In 2012 Barr finished eighth in the Helsinki European Championships and moved from a 400m hurdler of promise to one on the cusp of delivering bigger and better things.

She is currently injury-free. But normal life and a PhD in psychology have intruded. Although she is no longer a full-time athlete like her brother, she’s tipping away. She knows a clock is ticking too.

Something left

“Yes. I am going to tip away at training,” she says. “When am I going to decide, I don’t know. That decision could get made for me. Look, if it gets to this summer and I haven’t raced the decision is probably made.

“But I said that last summer and the summer before and even if I’m training to enjoy it and racing happens great. I think it is still realistic.

“There is talent there. It is quite deeply buried after a couple of years of not really racing. But I like to think I have something left in my legs.”

Her life has shunted sideways and irony has crept in. She has become the inadvertent student and the subject. There is an aspect of self help in studying a PhD in sports psychology. How not to crack up when your body does.
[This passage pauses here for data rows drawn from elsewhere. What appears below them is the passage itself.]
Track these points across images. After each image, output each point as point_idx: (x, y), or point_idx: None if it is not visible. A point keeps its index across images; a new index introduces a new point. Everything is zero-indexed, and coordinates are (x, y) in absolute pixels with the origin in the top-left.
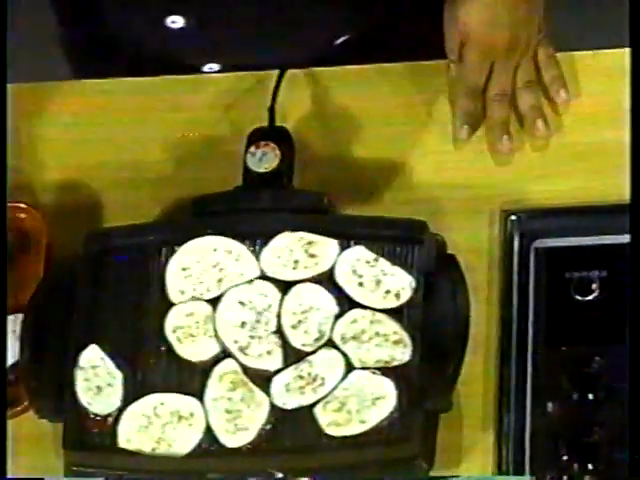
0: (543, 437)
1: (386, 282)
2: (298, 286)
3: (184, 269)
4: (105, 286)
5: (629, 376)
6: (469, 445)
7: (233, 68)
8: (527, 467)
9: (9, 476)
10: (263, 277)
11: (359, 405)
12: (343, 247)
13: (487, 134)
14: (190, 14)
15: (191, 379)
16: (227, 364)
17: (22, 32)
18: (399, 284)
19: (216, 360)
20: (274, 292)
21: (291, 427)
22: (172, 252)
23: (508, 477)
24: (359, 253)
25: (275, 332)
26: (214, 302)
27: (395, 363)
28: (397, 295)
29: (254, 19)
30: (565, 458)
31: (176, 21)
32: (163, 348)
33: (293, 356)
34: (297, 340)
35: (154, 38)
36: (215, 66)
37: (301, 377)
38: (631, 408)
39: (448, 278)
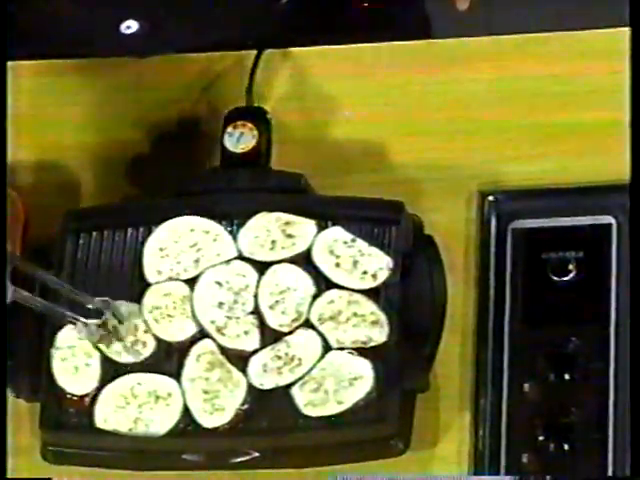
0: (520, 417)
1: (363, 263)
2: (275, 266)
3: (161, 249)
4: (82, 266)
5: (630, 375)
6: (446, 425)
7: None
8: (503, 447)
9: (9, 476)
10: (240, 257)
11: (336, 385)
12: (320, 227)
13: None
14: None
15: (168, 359)
16: (204, 344)
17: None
18: (376, 265)
19: (193, 340)
20: (251, 272)
21: (268, 407)
22: (149, 232)
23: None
24: (336, 234)
25: (252, 312)
26: (191, 282)
27: (372, 344)
28: (374, 276)
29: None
30: (541, 438)
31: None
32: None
33: (270, 336)
34: (274, 320)
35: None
36: None
37: (278, 357)
38: (632, 408)
39: (425, 259)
“I don’t know whether that is the chicken or the egg that drew me to that area of study,” she says. “Before, if I missed a training session it was the end of the world.

“Now when I miss a training session it is not the end of the world. I will not be beating myself up about it whereas before it was panic stations, I’d be stressed out and I’d fit it in and then you’d be getting injured because you fit it in. Now I am much more realistic.”

That’s where it stands. Realism and a more settled athlete plotting a course that feels right, so it is right. Getting the measure of the sport, not letting it measure you.

“Put me on a track and I wouldn’t be where I would usually be in January,” she says. “But not injured, which is great.